WHAT YOU HAVE TO DO
In the records below, substitute "Автоаксессуары" for every occurrence of "Автомобильные гаджеты" and reproduce all the text with nothing else changed. Leave the pictures out of your answer.

Items listed in a dataset:

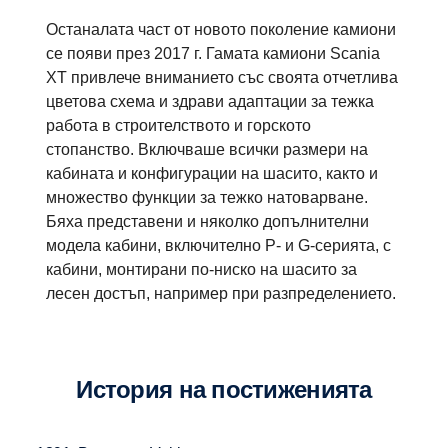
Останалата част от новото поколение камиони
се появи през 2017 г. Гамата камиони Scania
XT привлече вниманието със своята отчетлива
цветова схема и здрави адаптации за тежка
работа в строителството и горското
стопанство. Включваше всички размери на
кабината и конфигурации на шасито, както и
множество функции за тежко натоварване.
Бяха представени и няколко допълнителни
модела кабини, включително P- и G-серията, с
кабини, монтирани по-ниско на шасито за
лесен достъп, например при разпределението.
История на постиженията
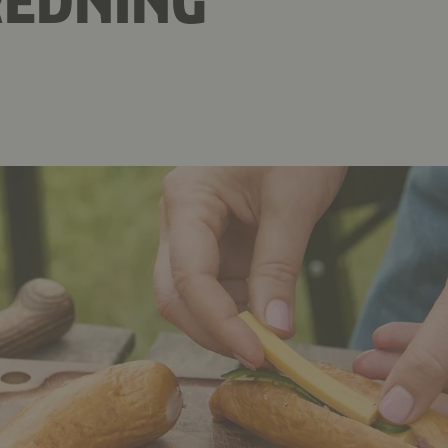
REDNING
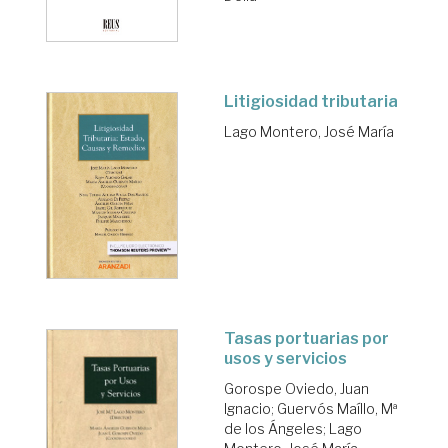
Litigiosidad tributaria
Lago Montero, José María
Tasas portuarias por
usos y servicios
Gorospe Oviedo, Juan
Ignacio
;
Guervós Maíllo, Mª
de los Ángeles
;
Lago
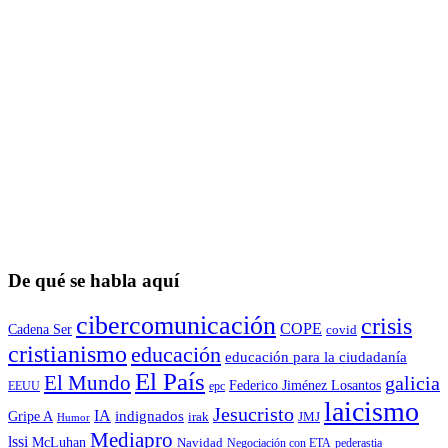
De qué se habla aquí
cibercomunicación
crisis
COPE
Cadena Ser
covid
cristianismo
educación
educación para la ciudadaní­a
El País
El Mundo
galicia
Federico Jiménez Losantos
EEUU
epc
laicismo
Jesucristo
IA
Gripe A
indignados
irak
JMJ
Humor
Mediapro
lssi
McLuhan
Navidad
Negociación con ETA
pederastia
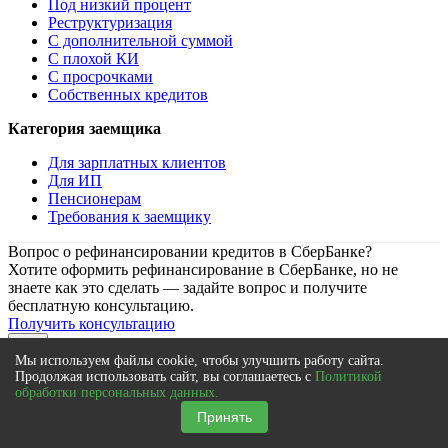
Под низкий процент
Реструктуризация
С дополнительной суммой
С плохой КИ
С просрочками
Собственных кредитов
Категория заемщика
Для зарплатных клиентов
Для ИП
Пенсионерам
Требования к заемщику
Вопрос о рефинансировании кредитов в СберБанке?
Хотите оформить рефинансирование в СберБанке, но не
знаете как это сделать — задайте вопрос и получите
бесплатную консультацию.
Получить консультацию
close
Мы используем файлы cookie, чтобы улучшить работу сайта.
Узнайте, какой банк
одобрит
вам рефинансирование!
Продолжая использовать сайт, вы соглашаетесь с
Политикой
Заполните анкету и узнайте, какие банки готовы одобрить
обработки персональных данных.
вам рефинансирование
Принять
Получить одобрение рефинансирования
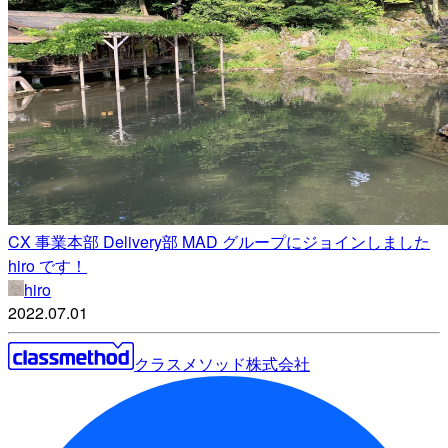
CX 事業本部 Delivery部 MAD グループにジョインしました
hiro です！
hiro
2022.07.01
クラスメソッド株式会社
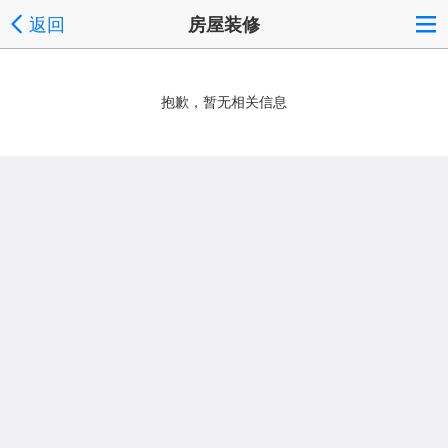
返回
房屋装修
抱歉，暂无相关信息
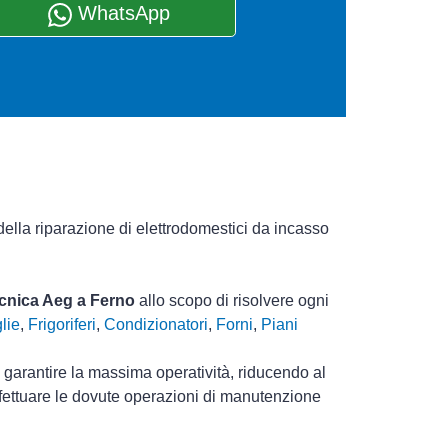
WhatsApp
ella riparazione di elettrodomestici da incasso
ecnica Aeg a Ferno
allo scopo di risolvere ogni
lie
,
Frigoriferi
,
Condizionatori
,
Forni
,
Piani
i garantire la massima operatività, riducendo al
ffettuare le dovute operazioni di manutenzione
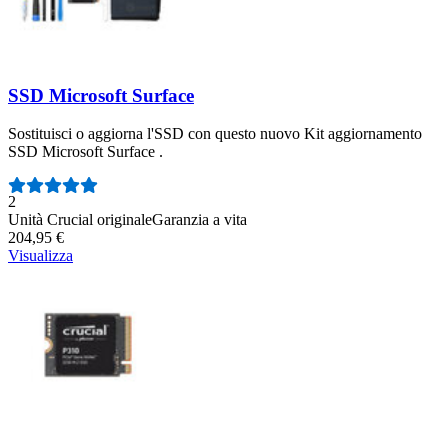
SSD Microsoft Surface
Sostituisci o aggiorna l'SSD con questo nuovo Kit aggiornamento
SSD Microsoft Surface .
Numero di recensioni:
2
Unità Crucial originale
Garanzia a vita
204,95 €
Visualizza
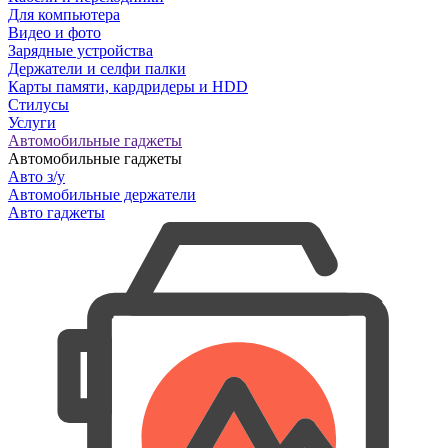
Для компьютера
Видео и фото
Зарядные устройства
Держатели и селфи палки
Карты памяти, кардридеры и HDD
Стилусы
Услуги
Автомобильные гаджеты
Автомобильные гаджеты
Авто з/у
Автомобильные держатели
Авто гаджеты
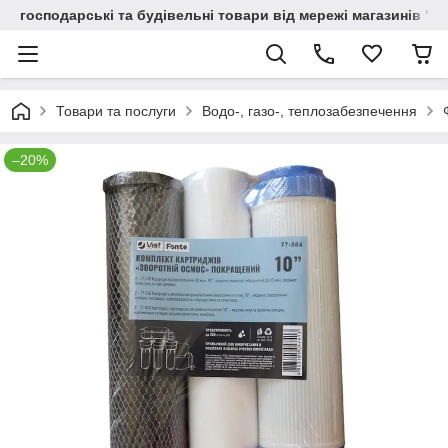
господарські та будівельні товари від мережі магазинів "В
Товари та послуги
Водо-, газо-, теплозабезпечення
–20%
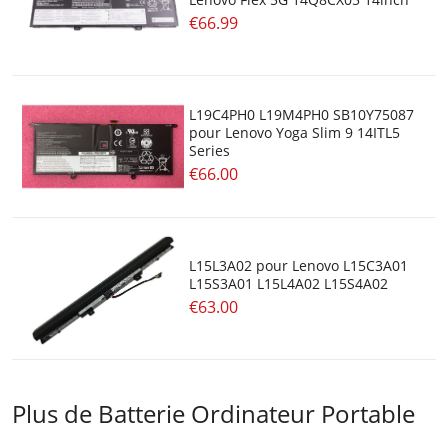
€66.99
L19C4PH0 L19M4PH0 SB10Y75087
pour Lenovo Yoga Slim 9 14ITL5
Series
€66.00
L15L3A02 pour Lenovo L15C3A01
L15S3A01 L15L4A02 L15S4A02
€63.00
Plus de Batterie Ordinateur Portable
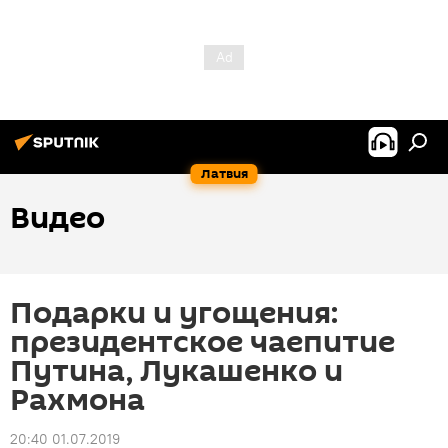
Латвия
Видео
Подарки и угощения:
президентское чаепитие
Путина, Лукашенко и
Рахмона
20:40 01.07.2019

RESPONSE FOR THIS EXERCISE
Останалата част от новото поколение камиони
се появи през 2017 г. Гамата камиони Scania
XT привлече вниманието със своята отчетлива
цветова схема и здрави адаптации за тежка
работа в строителството и горското
стопанство. Включваше всички размери на
кабината и конфигурации на шасито, както и
множество функции за тежко натоварване.
Бяха представени и няколко допълнителни
модела кабини, включително P- и G-серията, с
кабини, монтирани по-ниско на шасито за
лесен достъп, например при разпределението.
История на постиженията
REDNING
Litigiosidad tributaria
Lago Montero, José María
Tasas portuarias por
usos y servicios
Gorospe Oviedo, Juan
Ignacio
;
Guervós Maíllo, Mª
de los Ángeles
;
Lago
De qué se habla aquí
cibercomunicación
crisis
COPE
Cadena Ser
covid
cristianismo
educación
educación para la ciudadaní­a
El País
El Mundo
galicia
Federico Jiménez Losantos
EEUU
epc
laicismo
Jesucristo
IA
Gripe A
indignados
irak
JMJ
Humor
Mediapro
lssi
McLuhan
Navidad
Negociación con ETA
pederastia
Под низкий процент
Реструктуризация
С дополнительной суммой
С плохой КИ
С просрочками
Собственных кредитов
Категория заемщика
Для зарплатных клиентов
Для ИП
Пенсионерам
Требования к заемщику
Вопрос о рефинансировании кредитов в СберБанке?
Хотите оформить рефинансирование в СберБанке, но не
знаете как это сделать — задайте вопрос и получите
бесплатную консультацию.
Получить консультацию
close
Мы используем файлы cookie, чтобы улучшить работу сайта.
Узнайте, какой банк
одобрит
вам рефинансирование!
Продолжая использовать сайт, вы соглашаетесь с
Политикой
Заполните анкету и узнайте, какие банки готовы одобрить
обработки персональных данных.
вам рефинансирование
Принять
Получить одобрение рефинансирования
CX 事業本部 Delivery部 MAD グループにジョインしました
hiro です！
hiro
2022.07.01
クラスメソッド株式会社
返回
房屋装修
抱歉，暂无相关信息
WhatsApp
ella riparazione di elettrodomestici da incasso
ecnica Aeg a Ferno
allo scopo di risolvere ogni
lie
,
Frigoriferi
,
Condizionatori
,
Forni
,
Piani
i garantire la massima operatività, riducendo al
ffettuare le dovute operazioni di manutenzione
SSD Microsoft Surface
Sostituisci o aggiorna l'SSD con questo nuovo Kit aggiornamento
SSD Microsoft Surface .
Numero di recensioni:
2
Unità Crucial originale
Garanzia a vita
204,95 €
Visualizza
Для компьютера
Видео и фото
Зарядные устройства
Держатели и селфи палки
Карты памяти, кардридеры и HDD
Стилусы
Услуги
Автоаксессуары
Автоаксессуары
Авто з/у
Автомобильные держатели
Авто гаджеты
господарські та будівельні товари від мережі магазинів "В
Товари та послуги
Водо-, газо-, теплозабезпечення
–20%
€66.99
L19C4PH0 L19M4PH0 SB10Y75087
pour Lenovo Yoga Slim 9 14ITL5
Series
€66.00
L15L3A02 pour Lenovo L15C3A01
L15S3A01 L15L4A02 L15S4A02
€63.00
Plus de Batterie Ordinateur Portable
Латвия
Видео
Подарки и угощения:
президентское чаепитие
Путина, Лукашенко и
Рахмона
20:40 01.07.2019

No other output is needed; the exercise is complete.